But, of course, Carrie Underwood is basically right, even if it is for the wrong reason. For a start, the universe is not driven by blind physical forces, but by the wisdom and sovereign power of God. This means that, in the face of all the evils the world throws up (and did you notice that Dawkins says there is no evil or good?) God will bring justice. More than this, truth will triumph, wrong will be defeated, and love will win. And we know this because we have seen how love has already won.

We see the victory of love in the death and resurrection of Jesus. It was both love and justice that sent Jesus to the cross. Justice demanded that we should face the penalty of our sins and that we should be punished and separated from God. Love drove Jesus to be the one who would pay that penalty for us, enduring separation from God and dying in our place. But Jesus then rose from the dead, defeating death and showing that love’s offering had been accepted and justice was satisfied. And this victory 2,000 years ago assures us that that God’s love will conquer the world in the end. We will see people from every nation finding their place under his love.

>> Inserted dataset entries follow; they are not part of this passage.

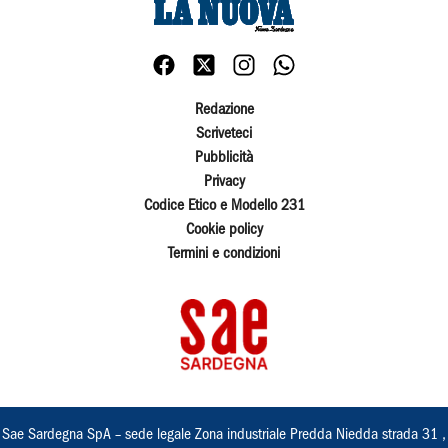
Redazione
Scriveteci
Pubblicità
Privacy
Codice Etico e Modello 231
Cookie policy
Termini e condizioni
Sae Sardegna SpA – sede legale Zona industriale Predda Niedda strada 31 ,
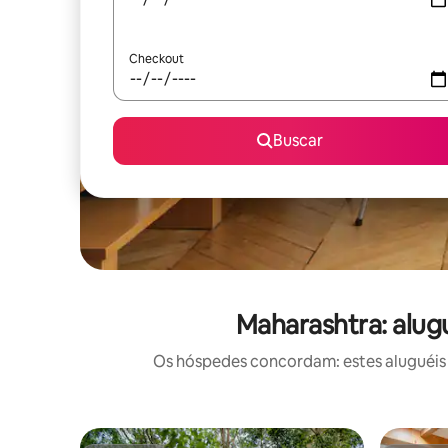
Checkout
Buscar
Maharashtra: alug
Os hóspedes concordam: estes aluguéis 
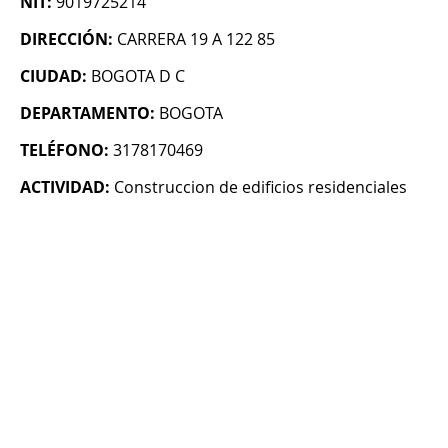
NIT:
9019725214
DIRECCIÓN:
CARRERA 19 A 122 85
CIUDAD:
BOGOTA D C
DEPARTAMENTO:
BOGOTA
TELÉFONO:
3178170469
ACTIVIDAD:
Construccion de edificios residenciales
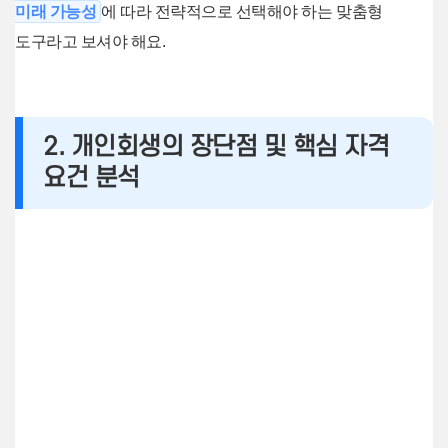
미래 가능성
에 따라 전략적으로 선택해야 하는 맞춤형
도구라고 보셔야 해요.
2. 개인회생의 장단점 및 핵심 자격
요건 분석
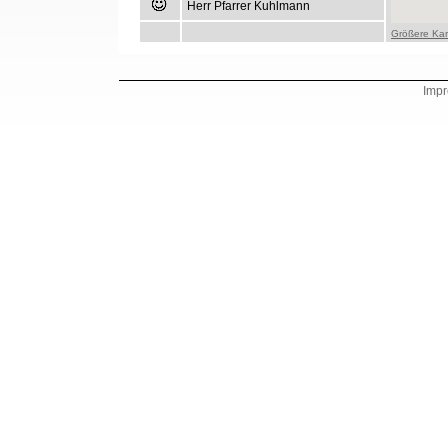
Herr Pfarrer Kuhlmann
Größere Kar
Imp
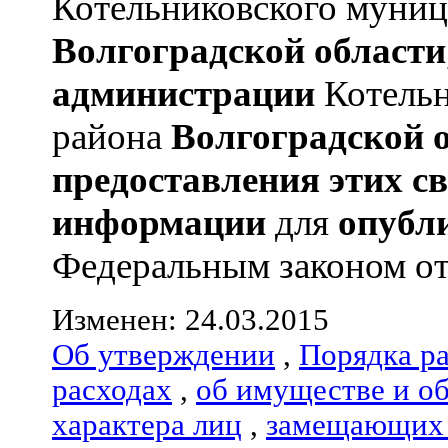
Котельниковского муниц
Волгоградской области
администрации
Котельн
района
Волгоградской 
предоставления этих с
информации
для
опубл
Федеральным законом от 0
Изменен: 24.03.2015
Об утверждении
,
Порядка р
расходах
,
об имуществе и о
характера лиц
,
замещающих 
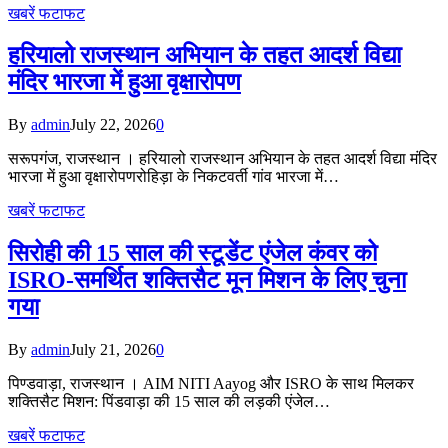
खबरें फटाफट
हरियालो राजस्थान अभियान के तहत आदर्श विद्या
मंदिर भारजा में हुआ वृक्षारोपण
By
admin
July 22, 2026
0
सरूपगंज, राजस्थान । हरियालो राजस्थान अभियान के तहत आदर्श विद्या मंदिर
भारजा में हुआ वृक्षारोपणरोहिड़ा के निकटवर्ती गांव भारजा में…
खबरें फटाफट
सिरोही की 15 साल की स्टूडेंट एंजेल कंवर को
ISRO-समर्थित शक्तिसैट मून मिशन के लिए चुना
गया
By
admin
July 21, 2026
0
पिण्डवाड़ा, राजस्थान । AIM NITI Aayog और ISRO के साथ मिलकर
शक्तिसैट मिशन: पिंडवाड़ा की 15 साल की लड़की एंजेल…
खबरें फटाफट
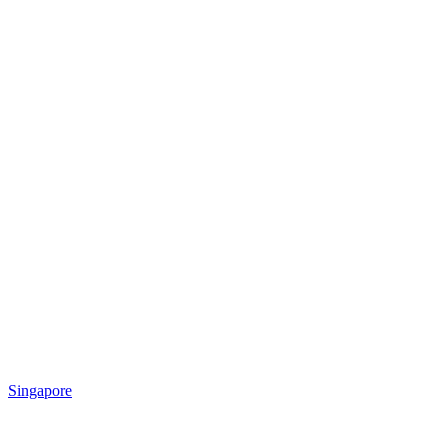
Singapore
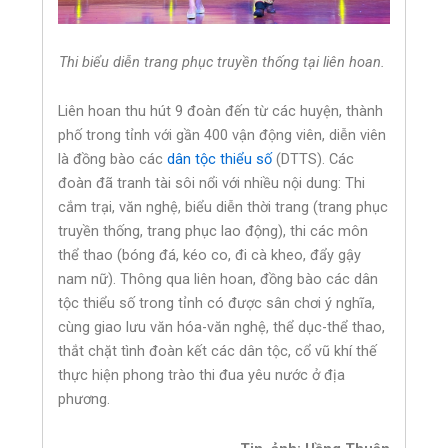
Thi biểu diễn trang phục truyền thống tại liên hoan.
Liên hoan thu hút 9 đoàn đến từ các huyện, thành
phố trong tỉnh với gần 400 vận động viên, diễn viên
là đồng bào các
dân tộc thiểu số
(DTTS). Các
đoàn đã tranh tài sôi nổi với nhiều nội dung: Thi
cắm trại, văn nghệ, biểu diễn thời trang (trang phục
truyền thống, trang phục lao động), thi các môn
thể thao (bóng đá, kéo co, đi cà kheo, đẩy gậy
nam nữ). Thông qua liên hoan, đồng bào các dân
tộc thiểu số trong tỉnh có được sân chơi ý nghĩa,
cùng giao lưu văn hóa-văn nghệ, thể dục-thể thao,
thắt chặt tình đoàn kết các dân tộc, cổ vũ khí thế
thực hiện phong trào thi đua yêu nước ở địa
phương.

So how should we live in the light of this? If we know love has already won, then sacrificial love must be our answer, since that is what the Saviour has modelled for us.  Dawkins’ empty philosophy strips away any hope for the future, purpose for life, and reason to be loving, but we are not following him. We follow the God who is love, has loved us from eternity, sent his Son in love to redeem us, and now calls us to imitate him in living a life of love. We have no excuse for withholding love, acting selfishly, or turning away from people in need. It’s what it means to be salt and light, so let’s make sure we find ways of making a loving impact on our world and our community.